Hal menarik lainnya yang sering menimbulkan pertanyaan adalah mengapa nama ilmiah burung kadang terdiri dari tiga kata, seperti Cacatua sulphurea sulphurea, sedangkan nama tumbuhan umumnya hanya terdiri dari dua kata, seperti Oryza sativa. Perbedaan ini berkaitan dengan penerapan sistem penamaan subspesies. Dalam zoologi, termasuk dalam studi burung, penggunaan nama tiga kata atau sistem trinomial merupakan hal yang lazim untuk menunjukkan taksonomi di bawah tingkat spesies.
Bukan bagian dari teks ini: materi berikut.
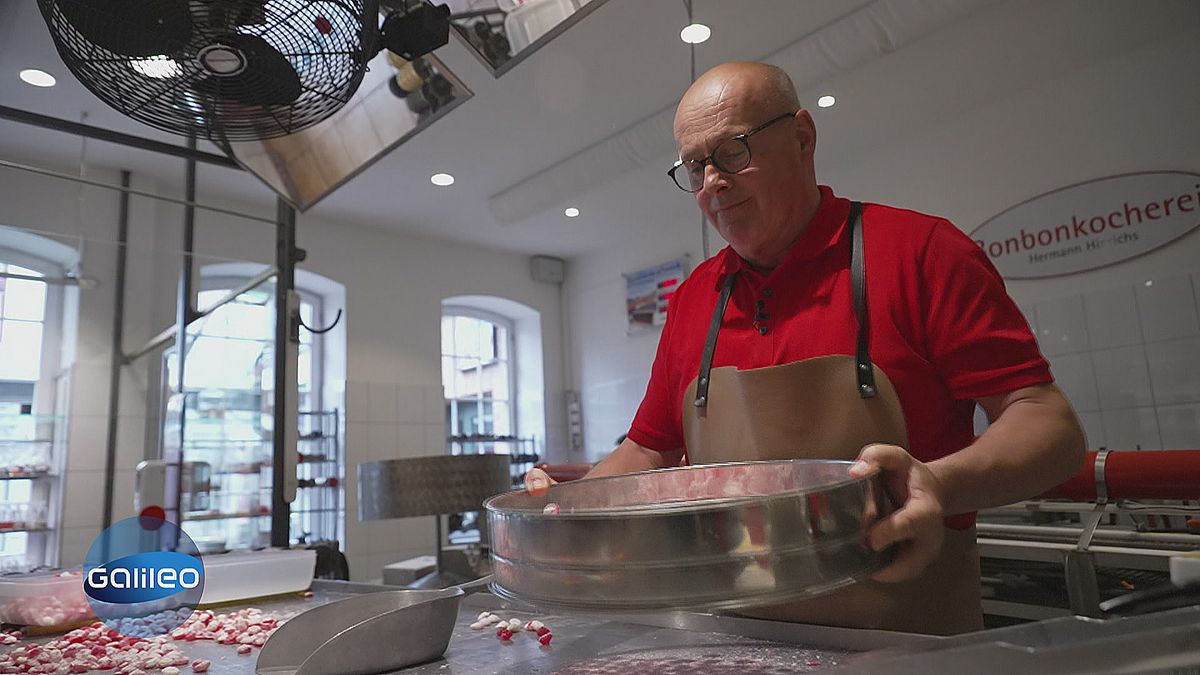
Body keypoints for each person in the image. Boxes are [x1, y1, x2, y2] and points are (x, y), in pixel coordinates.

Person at [525, 62, 1086, 634]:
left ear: (802, 137)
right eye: (696, 166)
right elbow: (647, 453)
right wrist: (563, 512)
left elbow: (1047, 423)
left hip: (912, 640)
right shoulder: (695, 298)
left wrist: (938, 483)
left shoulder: (922, 252)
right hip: (740, 642)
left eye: (734, 151)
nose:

Kata ketiga dalam nama ilmiah seperti Cacatua sulphurea sulphurea menandakan bahwa individu tersebut merupakan bagian dari subspesies tertentu dalam spesies Cacatua sulphurea. Penggunaan subspesies sangat penting dalam zoologi karena banyak hewan menunjukkan variasi geografis atau morfologis yang signifikan, meskipun belum cukup berbeda untuk dikategorikan sebagai spesies yang terpisah. Misalnya, subspesies kakatua-kecil jambul-kuning di Sulawesi berbeda dari subspesies di Sumba, baik dari segi distribusi maupun penampilan fisik, sehingga penting untuk dibedakan secara ilmiah.

Sebaliknya, dalam botani, sistem klasifikasi subspesifik seperti subspesies, varietas, atau forma juga dikenal dan diatur oleh ICN, tetapi penggunaannya tidak seumum dalam zoologi. Nama ilmiah seperti Oryza sativa subsp. indica atau Brassica oleracea var. capitata memang menunjukkan tingkatan taksonomi di bawah spesies, namun dalam praktik sehari-hari atau dalam penyebutan umum, cukup dua kata pertama yang digunakan. Hal ini karena dalam botani, perbedaan antarvarietas atau subspesies sering kali dianggap kurang signifikan di luar konteks pertanian atau penelitian sistematis, sehingga tidak selalu dicantumkan dalam penamaan umum.

Dengan demikian, struktur nama ilmiah yang terdiri dari dua atau tiga kata tidak mencerminkan sistem yang berbeda, melainkan perbedaan dalam praktik dan kebutuhan masing-masing disiplin ilmu. Zoologi lebih sering menuliskan nama subspesies karena berkaitan erat dengan studi tentang variasi geografis, konservasi, dan evolusi. Sementara dalam botani, meskipun tingkatan subspesifik diakui, penamaannya cenderung disederhanakan dalam pemakaian umum. Semua ini menunjukkan bahwa di balik susunan nama ilmiah yang tampak sederhana, terdapat prinsip-prinsip taksonomi yang kompleks, serta pertimbangan historis, ilmiah, dan praktis yang membentuk tradisi dalam dunia botani dan zoologi.